Cristo Martín

Personal information
- Full name: Cristo Martín Hernández
- Date of birth: 18 June 1987 (age 38)
- Place of birth: Santa Cruz de Tenerife, Spain
- Height: 1.74 m (5 ft 8+1⁄2 in)
- Position: Attacking midfielder

Team information
- Current team: Minerva

Youth career
- 1996–2006: Tenerife

Senior career*
- Years: Team / Apps / (Gls)
- 2006–2009: Tenerife B / 63 / (7)
- 2008–2009: Tenerife / 3 / (0)
- 2009–2011: Universidad LP / 48 / (1)
- 2011–2012: Marino / 37 / (2)
- 2012–2015: Tenerife / 99 / (2)
- 2015–2019: Cartagena / 102 / (10)
- 2019–2020: Minerva / 16 / (5)
- 2020: Algeciras / 4 / (0)
- 2020: Lorca / 2 / (0)
- 2020–2021: Racing Murcia / 23 / (2)
- 2021–2022: Atlético Pulpileño / 15 / (0)
- 2022–2023: Águilas / 44 / (2)
- 2023–2025: Atlético Pulpileño / 34 / (4)
- 2025–: Minerva / 9 / (1)

= Cristo Martín =

Spanish footballer

Cristo Martín Hernández (born 18 June 1987) is a Spanish professional footballer who plays for Tercera Federación club Minerva as an attacking midfielder.

==Club career==
Born in Santa Cruz de Tenerife, Canary Islands, Martín began his professional career at local CD Tenerife, making his senior debut with their B team in the 2006–07 season, in the Tercera División. His first competitive appearance for the main squad took place on 30 August 2008, when he started a 3–2 Segunda División home win against Gimnàstic de Tarragona.

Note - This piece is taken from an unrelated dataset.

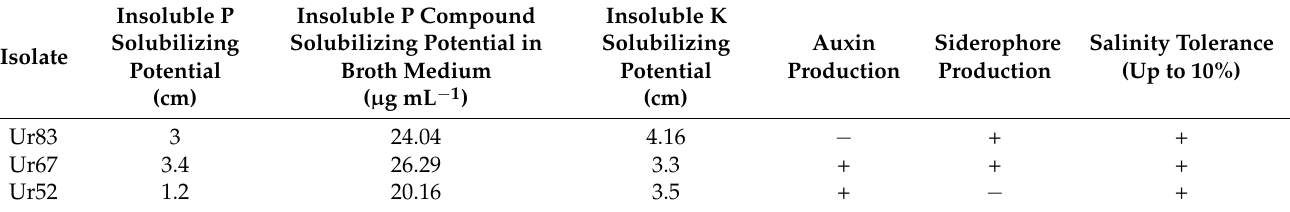
Table 2. PGPR and salinity-resistance tests of the selected isolates.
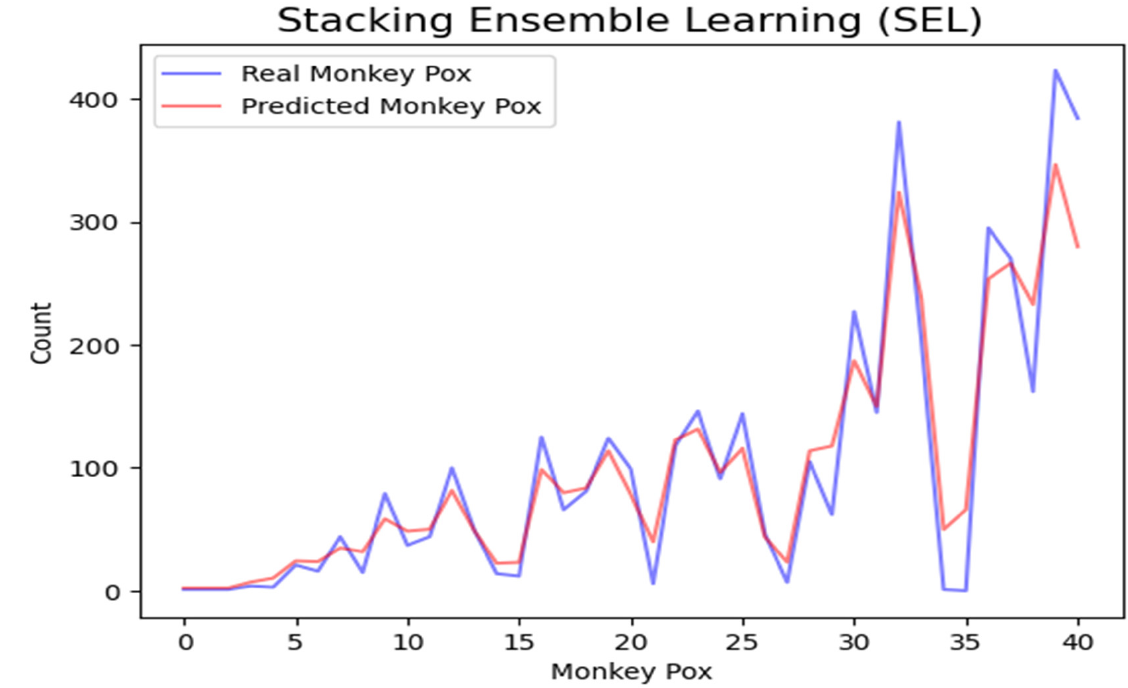
Figure 15. Time Series of Stacking Ensemble Learning (SEL).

Martín spent the following years in his native region, with Universidad de Las Palmas CF in the Segunda División B and CD Marino (Tercera División). In summer 2012 he returned to Tenerife, now in the former tier, achieving his second promotion with the club at the end of the campaign; he scored his only goal in division two on 28 September 2014, closing the 3–2 home victory over UD Las Palmas.

Until his retirement, Martín competed solely in the lower leagues, mainly with FC Cartagena.